Our demand is to count the number of occurrences of each word in a file after the IK participle, and then to sort by descending the number of occurrences. That is, high-frequency word statistics.
because Hadoop cannot do anything with the result after reduce, it can only be divided into two jobs, the first job count, and the second job to sort the results of the first job. The first job is the simplest example of Hadoop countwords, I would say is to use Hadoop to sort the results.

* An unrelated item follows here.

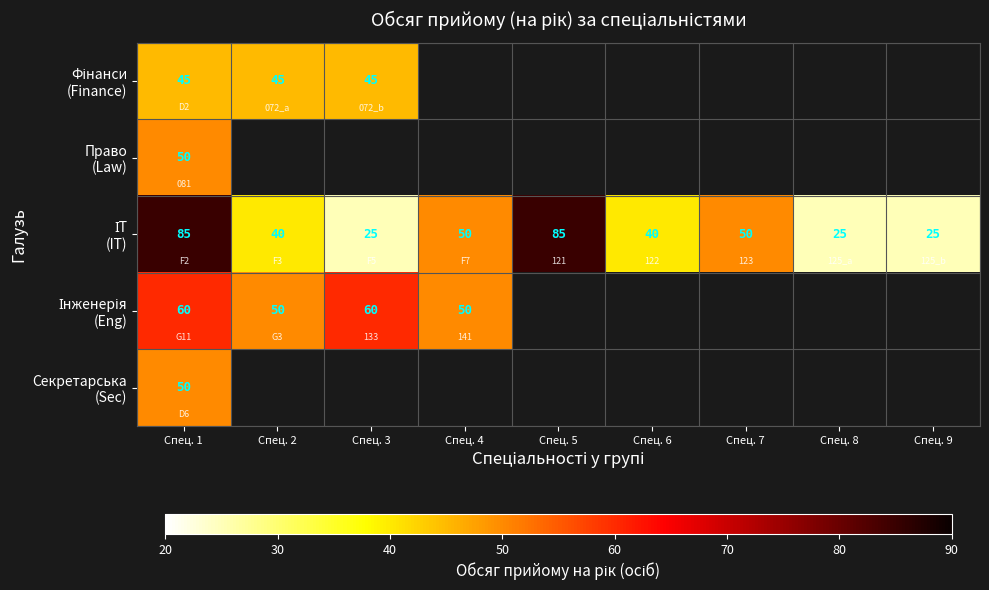

Which label corresponds to the largest value in the chart?

Спец. 1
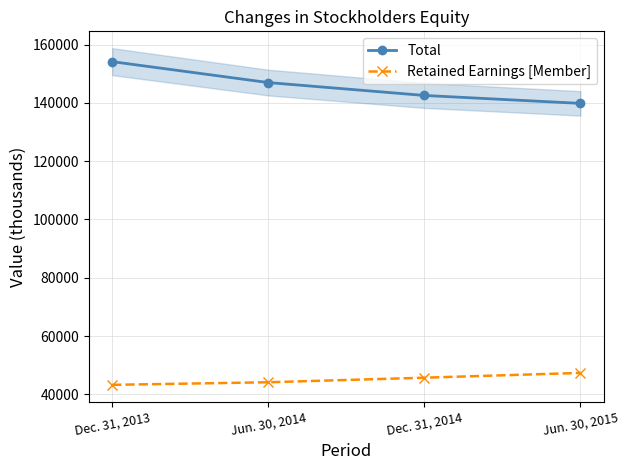

How many Total values are between 142543 and 154144?

3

Suppose the result of the first job output is as follows:
to do is to follow the number of occurrences of each word in descending order.

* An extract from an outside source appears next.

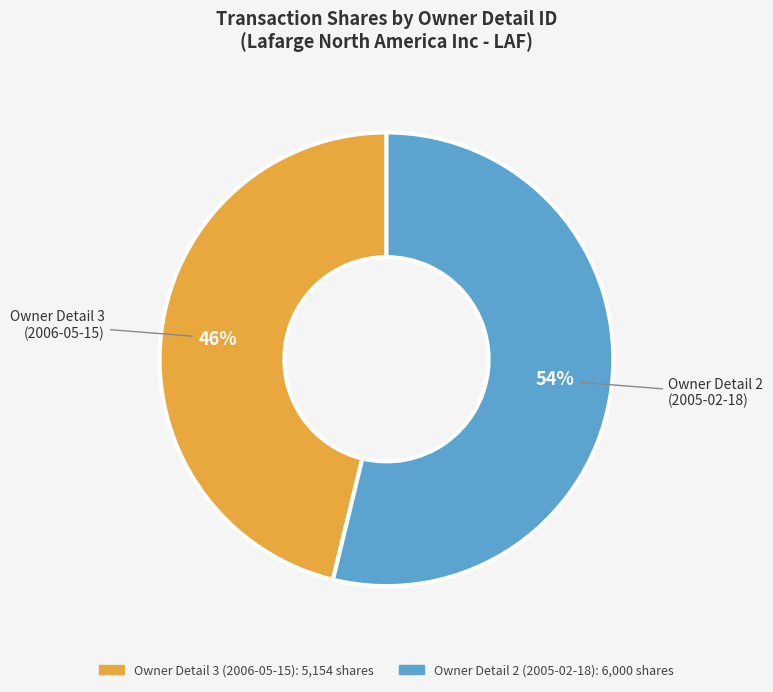

Which category accounts for the majority?

Owner Detail 2 (2005-02-18)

********************************** Split Line ***************************************** This problem may occur first:
1. It is possible that the previous job was more than reduce, which would produce multiple result files, because a reduce produces a result file, which is stored in a file similar to part-r-00 in the previous job output directory.
2. The content of the files that need to be sorted is large, so multiple reduce situations need to be considered.
********************************* Split Line ******************************* How to design MapReduce
1. When you read the text in the map phase, and then call the map method, the result of the previous job is reversed, which is the result of the map.
5 a
4 B
C
................
.........................
4 F2. After the map, Hadoop groups The results, and the result becomes
(5:A)
(4:b,f)
(74:C)
3. Then customize the partitioning function according to the size of the reduce number, so that the results form multiple intervals, such as I think that greater than 50 should be in an interval, a total of 3 reduce, then the final data should be three intervals, greater than 50 directly to the first partition 0, From 25 to 50 to the second partition 1, less than 25 is divided into the third Partition 2. Because the partitions and reduce numbers are the same, different partitions correspond to different reduce because the partitions start at 0, and the partition 0 is divided into the first reduce treatment, Partitions that are 1 will be divided into the 2nd reduce process, and so on. and reduce corresponds to the output file, so the file that the first reduce generates is part-r-0000, and the second reduce corresponds to the part-r-0001, and so on, Therefore, reduce processing requires only the key and value to be inverted directly output. This will eventually make the largest number of strings in the first generation file, the sequence will be the order of the file. The code is as follows:
******************************* Split Line *****************************************map:
/**
* to the last mapreduce the result of the key and value reversed, after the tune can be sorted by key.
The content source of this page is from Internet, which doesn't represent Alibaba Cloud's opinion;
products and services mentioned on that page don't have any relationship with Alibaba Cloud. If the
content of the page makes you feel confusing, please write us an email, we will handle the problem
within 5 days after receiving your email.
If you find any instances of plagiarism from the community, please send an email to:
info-contact@alibabacloud.com
and provide relevant evidence. A staff member will contact you within 5 working days.